The information processing device according to any one of claims 1 to 6, wherein the input means inputs the instruction information which is voice information emitted by a user.

The information processing apparatus according to any one of claims 1 to 7, further comprising a storage means for storing the plurality of patterns of work groups.

The information processing apparatus according to any one of claims 1 to 8, wherein the specific means determines the order of work to be performed based on the specified work group.

The information processing apparatus according to any one of claims 1 to 9, further comprising a generation means for generating control information of the robot based on the work group specified by the specific means.

The information processing apparatus according to any one of claims 1 to 10, further comprising a presentation means for presenting the work determined by the determination means and the order of the work to the user.

The information processing apparatus according to claim 9, wherein the presentation means presents the work by generating an image showing the work and the order of the work.

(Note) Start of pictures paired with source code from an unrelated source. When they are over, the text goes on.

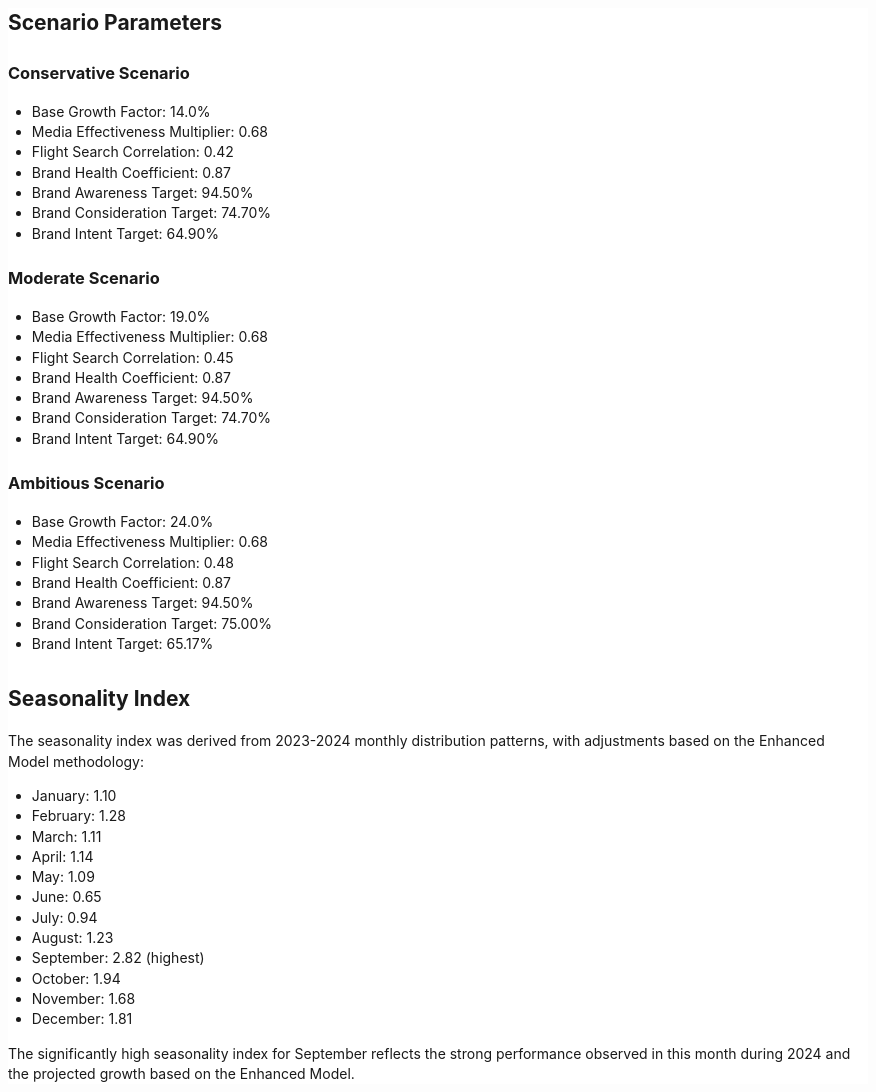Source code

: ## Scenario Parameters

### Conservative Scenario
- Base Growth Factor: 14.0%
- Media Effectiveness Multiplier: 0.68
- Flight Search Correlation: 0.42
- Brand Health Coefficient: 0.87
- Brand Awareness Target: 94.50%
- Brand Consideration Target: 74.70%
- Brand Intent Target: 64.90%

### Moderate Scenario
- Base Growth Factor: 19.0%
- Media Effectiveness Multiplier: 0.68
- Flight Search Correlation: 0.45
- Brand Health Coefficient: 0.87
- Brand Awareness Target: 94.50%
- Brand Consideration Target: 74.70%
- Brand Intent Target: 64.90%

### Ambitious Scenario
- Base Growth Factor: 24.0%
- Media Effectiveness Multiplier: 0.68
- Flight Search Correlation: 0.48
- Brand Health Coefficient: 0.87
- Brand Awareness Target: 94.50%
- Brand Consideration Target: 75.00%
- Brand Intent Target: 65.17%

## Seasonality Index

The seasonality index was derived from 2023-2024 monthly distribution patterns, with adjustments based on the Enhanced Model methodology:

- January: 1.10
- February: 1.28
- March: 1.11
- April: 1.14
- May: 1.09
- June: 0.65
- July: 0.94
- August: 1.23
- September: 2.82 (highest)
- October: 1.94
- November: 1.68
- December: 1.81

The significantly high seasonality index for September reflects the strong performance observed in this month during 2024 and the projected growth based on the Enhanced Model.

The information processing apparatus according to any one of claims 1 to 12, further comprising a learning means for learning control information of the work when a work not included in the work group is instructed.

A program for causing a computer to function as each means included in the information processing apparatus according to any one of claims 1 to 13.

An information processing method that causes a robot to execute a work group consisting of multiple tasks.
An input process for inputting instruction information indicating at least a part of the work in the work group, and
An information processing method comprising:, among the plurality of patterns of the work group, a specific step of specifying a work group including the work indicated by the instruction information as a candidate of the work group to be executed by the robot.